Chronicled is a company that has been involved with the cryptocurrency space for some time now, as it was founded in 2014. The company recently announced that they have raised $16 million in Series A Funding, led by an investment firm out of China on January 15, 2019.
Chronicled isn’t new to the blockchain space. It was founded in 2014 with a strong goal to develop a commercial enterprise platform based on blockchain, and the company is quite ambitious, with many various goals.
Some of its main goals include leveraging blockchain technology to:
- help companies automate, in order to increase productivity.
- to keep business data more secure and private
- to solve supply chain issues that currently plague various sectors.
The $16 million funding was led by Mandra Capital, a well-known hedge fund based in Hong Kong focused on “early growth opportunities” in sectors including agriculture, e-commerce, mining, and blockchain companies.
Mandra Capital led a seed funding round for the company in 2016, along with one of the most high-profile cryptocurrency investment firms in the world, Pantera Capital. At the time, many believed that Chronicled was focused on the retail sector, and producing “smart tags” for physical products.
Many pointed out that this could be applicable to sectors that require proof of authenticity, such as high-end luxury clothing or shoe markets. Mandra Capital has been vocal about what they believe is an incredible opportunity.

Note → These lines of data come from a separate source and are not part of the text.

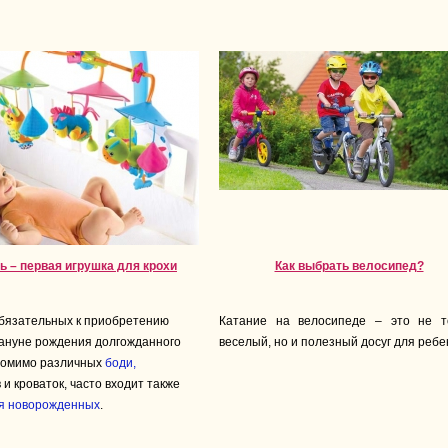
ь – первая игрушка для крохи
Как выбрать велосипед?
обязательных к приобретению
Катание на велосипеде – это не т
ануне рождения долгожданного
веселый, но и полезный досуг для ребе
помимо различных
боди,
и кроваток, часто входит также
я новорожденных
.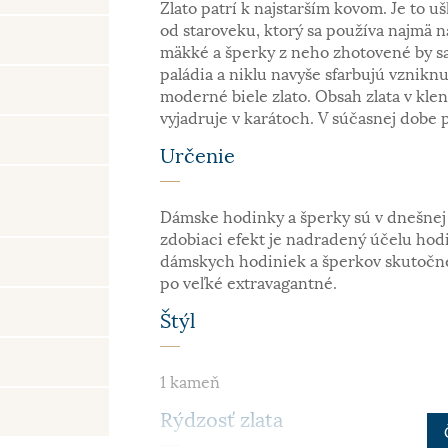
Zlato patrí k najstarším kovom. Je to uš
od staroveku, ktorý sa používa najmä n
mäkké a šperky z neho zhotovené by sa
paládia a niklu navyše sfarbujú vzniknu
moderné biele zlato. Obsah zlata v kle
vyjadruje v karátoch. V súčasnej dobe 
Určenie
Dámske hodinky a šperky sú v dnešnej 
zdobiaci efekt je nadradený účelu hodin
dámskych hodiniek a šperkov skutočne
po veľké extravagantné.
Štýl
1 kameň
Rýdzosť zlata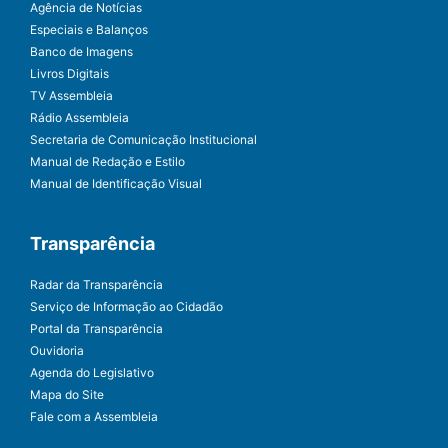
Agência de Notícias
Especiais e Balanços
Banco de Imagens
Livros Digitais
TV Assembleia
Rádio Assembleia
Secretaria de Comunicação Institucional
Manual de Redação e Estilo
Manual de Identificação Visual
Transparência
Radar da Transparência
Serviço de Informação ao Cidadão
Portal da Transparência
Ouvidoria
Agenda do Legislativo
Mapa do Site
Fale com a Assembleia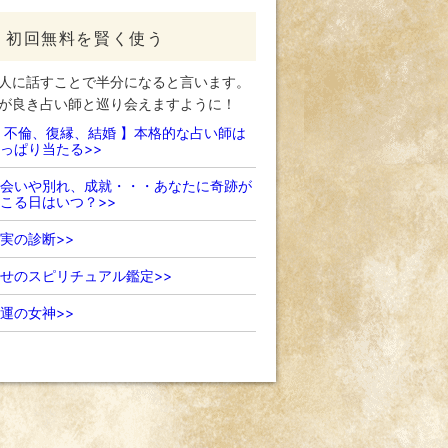
初回無料を賢く使う
人に話すことで半分になると言います。
が良き占い師と巡り会えますように！
 不倫、復縁、結婚 】本格的な占い師は
っぱり当たる>>
会いや別れ、成就・・・あなたに奇跡が
こる日はいつ？>>
実の診断>>
せのスピリチュアル鑑定>>
運の女神>>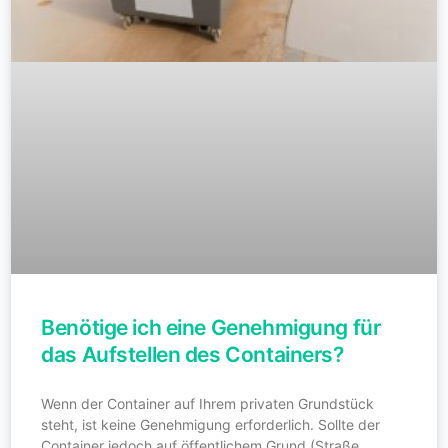
Benötige ich eine Genehmigung für
das Aufstellen des Containers?
Wenn der Container auf Ihrem privaten Grundstück
steht, ist keine Genehmigung erforderlich. Sollte der
Container jedoch auf öffentlichem Grund (Straße,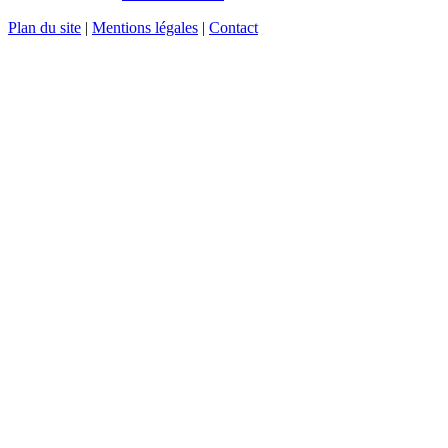
Plan du site
|
Mentions légales
|
Contact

The Principal of Mandra Capital offered this statement regarding the round of funding: “What excites us about Chronicled is that they are building blockchain application networks for the long-term. While many companies in the space are conducting ICOs – fueling speculation and hurting the legitimacy of the space – Chronicled has stayed disciplined and pursued traditional funding, while focusing on developing needed applications with quantifiable ROI value.”
Mandra Capital was not the only company involved in the funding. Others who participated were Streamline Ventures, The Perkins Fund, Frank Fiore, and David Aho.